Heather’s heart sank into her shoes. “So you think my nan’s house was over there?”

“Sorry to say it, but I think it probably was. Are you all right?”

Heather nodded, blinking back tears. “Yes. Sorry for taking up your time.”

“Not at all. Well, I’d best be back to the counter. Lovely to meet you.”

Heather thanked the women and wandered out of the supermarket. There was nothing left of Nan in Barking, and those fantasies she’d had, of walking up to a neighbor’s house and ringing the bell and meeting someone who had known her grandmother, were just that. Fantasies. Nan’s house had vanished into dust before Heather had even been born.
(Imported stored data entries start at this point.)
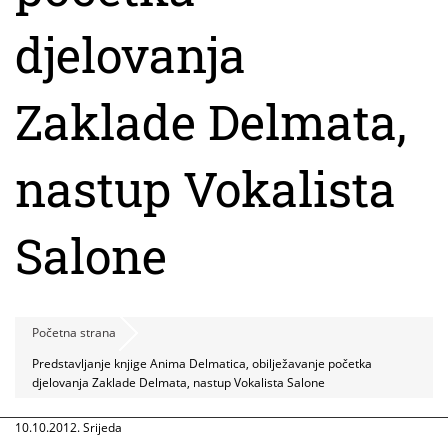
djelovanja
Zaklade Delmata,
nastup Vokalista
Salone
Početna strana
Predstavljanje knjige Anima Delmatica, obilježavanje početka
djelovanja Zaklade Delmata, nastup Vokalista Salone
10.10.2012. Srijeda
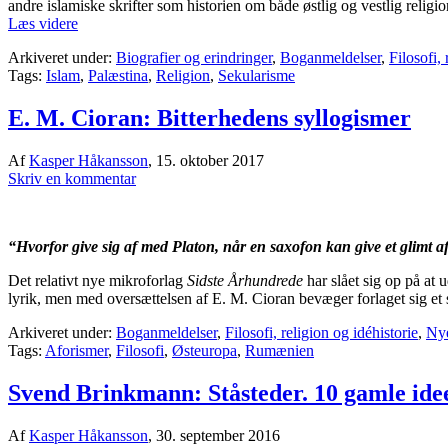
andre islamiske skrifter som historien om både østlig og vestlig religi
Læs videre
Arkiveret under:
Biografier og erindringer
,
Boganmeldelser
,
Filosofi, 
Tags:
Islam
,
Palæstina
,
Religion
,
Sekularisme
E. M. Cioran: Bitterhedens syllogismer
Af
Kasper Håkansson
,
15. oktober 2017
Skriv en kommentar
“Hvorfor give sig af med Platon, når en saxofon kan give et glimt 
Det relativt nye mikroforlag
Sidste Århundrede
har slået sig op på at 
lyrik, men med oversættelsen af E. M. Cioran bevæger forlaget sig et sk
Arkiveret under:
Boganmeldelser
,
Filosofi, religion og idéhistorie
,
Nye
Tags:
Aforismer
,
Filosofi
,
Østeuropa
,
Rumænien
Svend Brinkmann: Ståsteder. 10 gamle idee
Af
Kasper Håkansson
,
30. september 2016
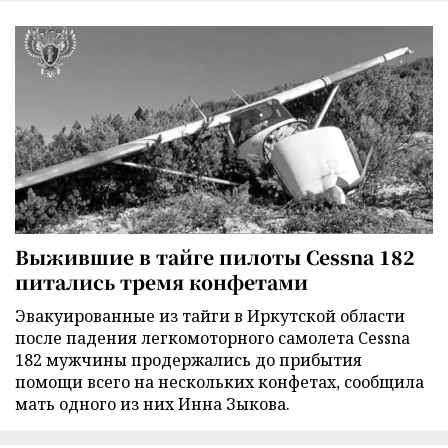
Выжившие в тайге пилоты Cessna 182
питались тремя конфетами
Эвакуированные из тайги в Иркутской области
после падения легкомоторного самолета Cessna
182 мужчины продержались до прибытия
помощи всего на нескольких конфетах, сообщила
мать одного из них Инна Зыкова.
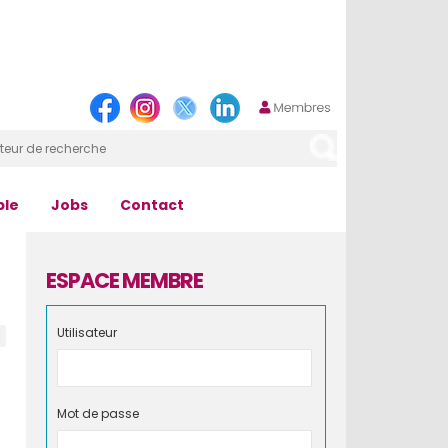
ple
Jobs
Contact
ESPACE MEMBRE
Utilisateur
Mot de passe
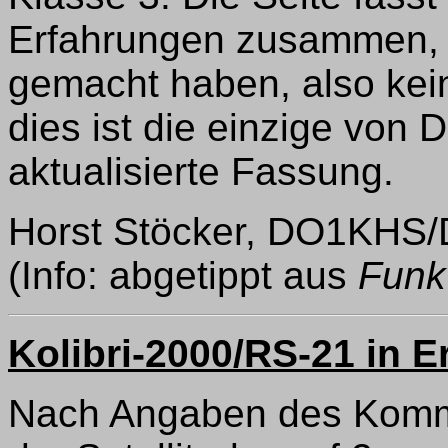
Erfahrungen zusammen, 
gemacht haben, also kein
dies ist die einzige von
aktualisierte Fassung.
Horst Stöcker, DO1KHS
(Info: abgetippt aus
Funk
Kolibri-2000/RS-21 in 
Nach Angaben des Komm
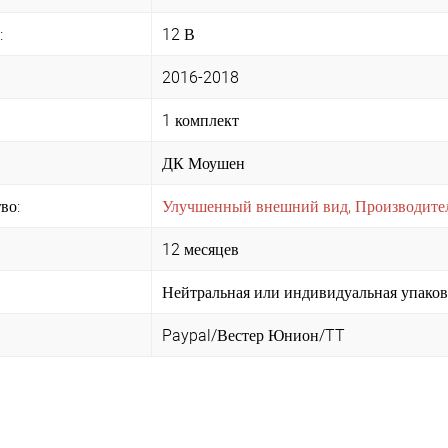
:
12 В
2016-2018
1 комплект
ДК Моушен
во:
Улучшенный внешний вид, Производител
12 месяцев
Нейтральная или индивидуальная упаков
Paypal/Вестер Юнион/TT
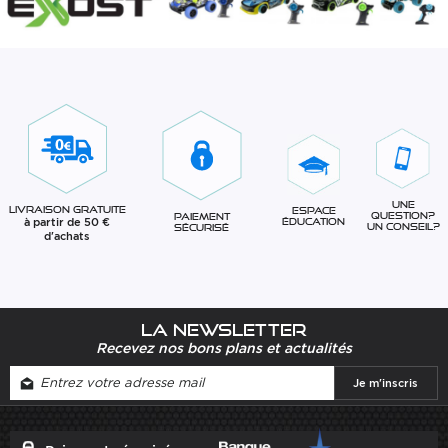
Une
Livraison gratuite
Espace
question?
Paiement
à partir de 50 €
éducation
Un conseil?
sécurisé
d'achats
La newsletter
Recevez nos bons plans et actualités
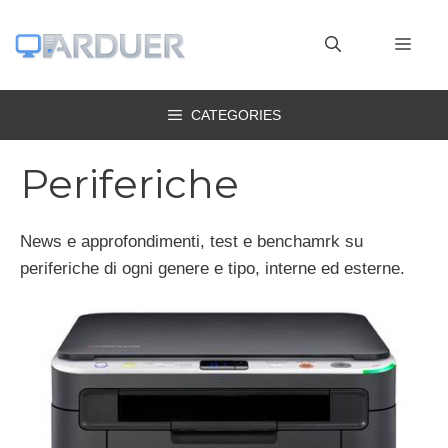
Vai
al
MEN
contenuto
CATEGORIES
Periferiche
News e approfondimenti, test e benchamrk su
periferiche di ogni genere e tipo, interne ed esterne.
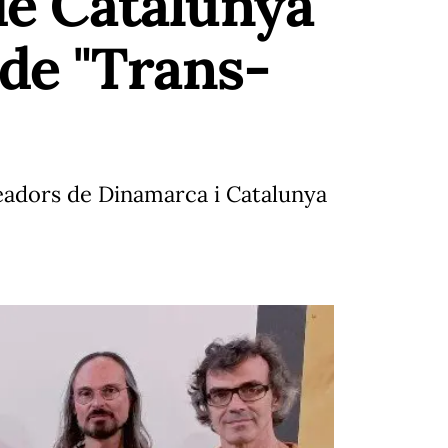
 de Catalunya
 de "Trans-
readors de Dinamarca i Catalunya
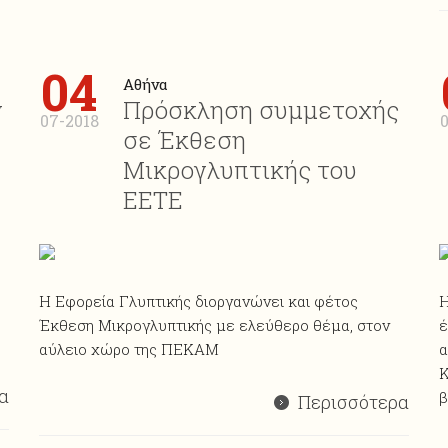
04
Αθήνα
ν
Πρόσκληση συμμετοχής
07-2018
0
σε Έκθεση
Μικρογλυπτικής του
ΕΕΤΕ
Η Εφορεία Γλυπτικής διοργανώνει και φέτος
Η
Έκθεση Mικρογλυπτικής με ελεύθερο θέμα, στον
έ
αύλειο χώρο της ΠΕΚΑΜ
α
Κ
α
β
Περισσότερα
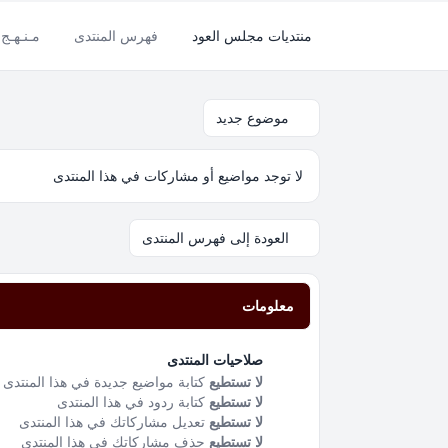
منتديات مجلس العود
فهرس المنتدى
مـنـهـج 
موضوع جديد
لا توجد مواضيع أو مشاركات في هذا المنتدى
العودة إلى فهرس المنتدى
معلومات
صلاحيات المنتدى
لا تستطيع
كتابة مواضيع جديدة في هذا المنتدى
لا تستطيع
كتابة ردود في هذا المنتدى
لا تستطيع
تعديل مشاركاتك في هذا المنتدى
لا تستطيع
حذف مشاركاتك في هذا المنتدى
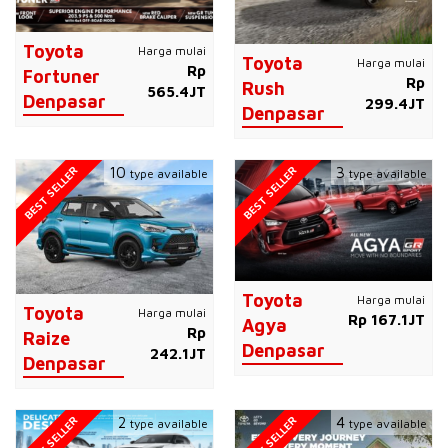
Toyota
Harga mulai
Toyota
Harga mulai
Rp
Fortuner
Rp
Rush
565.4JT
Denpasar
299.4JT
Denpasar
BEST SELLER
BEST SELLER
10
3
type available
type available
Toyota
Harga mulai
Toyota
Harga mulai
Rp 167.1JT
Agya
Rp
Raize
Denpasar
242.1JT
Denpasar
BEST SELLER
BEST SELLER
2
4
type available
type available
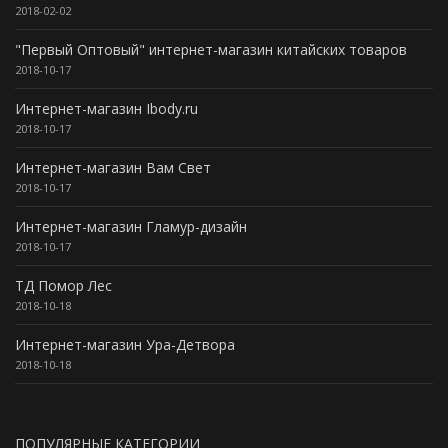
2018-02-02
"Первый Оптовый" интернет-магазин китайских товаров
2018-10-17
Интернет-магазин Ibody.ru
2018-10-17
Интернет-магазин Вам Свет
2018-10-17
Интернет-магазин Гламур-дизайн
2018-10-17
ТД Помор Лес
2018-10-18
Интернет-магазин Ура-Детвора
2018-10-18
ПОПУЛЯРНЫЕ КАТЕГОРИИ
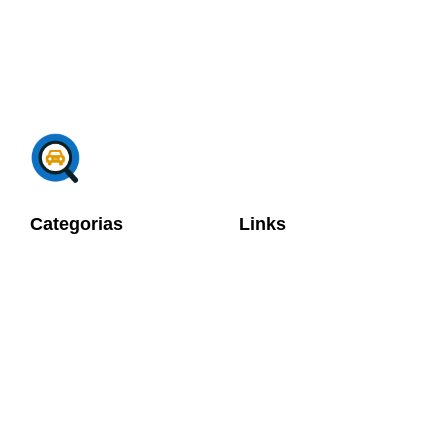
Categorias
Links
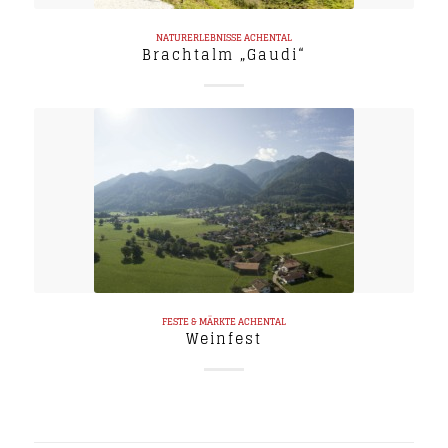
NATURERLEBNISSE
ACHENTAL
Brachtalm „Gaudi“
FESTE & MÄRKTE
ACHENTAL
Weinfest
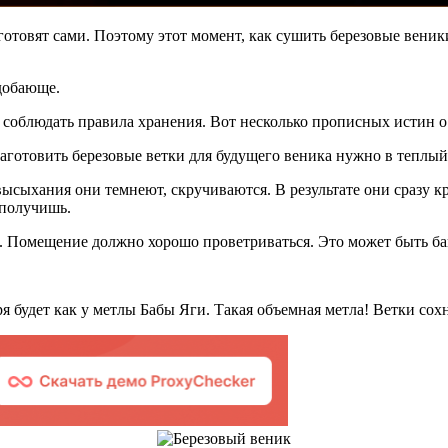
товят сами. Поэтому этот момент, как сушить березовые веник
одобающе.
 соблюдать правила хранения. Вот несколько прописных истин о
Заготовить березовые ветки для будущего веника нужно в теплый
высыхания они темнеют, скручиваются. В результате они сразу к
 получишь.
 Помещение должно хорошо проветриваться. Это может быть баня
ря будет как у метлы Бабы Яги. Такая объемная метла! Ветки сох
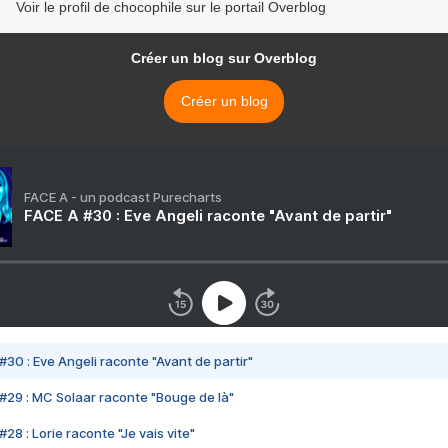
Voir le profil de chocophile sur le portail Overblog
Créer un blog sur Overblog
Créer un blog
FACE A - un podcast Purecharts
FACE A #30 : Eve Angeli raconte "Avant de partir"
#30 : Eve Angeli raconte "Avant de partir"
#29 : MC Solaar raconte "Bouge de là"
28 : Lorie raconte "Je vais vite"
She got on the next train heading back into London, hauled out her pocket-sized Rough Guide to London, a bon voyage gift from Suni and Michelle, and considered where to go next. She’d planned to stop by Bruton Street, where the Hartnell premises had once been, but some online digging before she’d left had told her that only the fa?ade with his name was left; the actual business had closed in the 1970s. And she wasn’t sure if she could face going there, knocking on the door of whatever business now occupied the building, and being turned away.

That left the Victoria and Albert Museum and Miriam Dassin’s Vél d’Hiv embroideries. Fortunately the train she was on went all the way to south Kensington, and then it was just a short walk down the road to the museum, a gigantic pile of brick that looked more like the Kremlin than a treasure house of art and design.

She’d only taken a few steps inside when her attention was caught by the spectacular glass sculpture, or perhaps it was a chandelier, that was suspended from the middle of the domed rotunda. She joined the end of the nearest queue, her gaze still fixed on the mass of glowing green and yellow tendrils, and shuffled forward unthinkingly as the line advanced.

“Hello! Hello there!”

She’d reached the front. “Whoops. Was too busy looking up,” she admitted to the woman at the desk. Zahra, according to her name tag.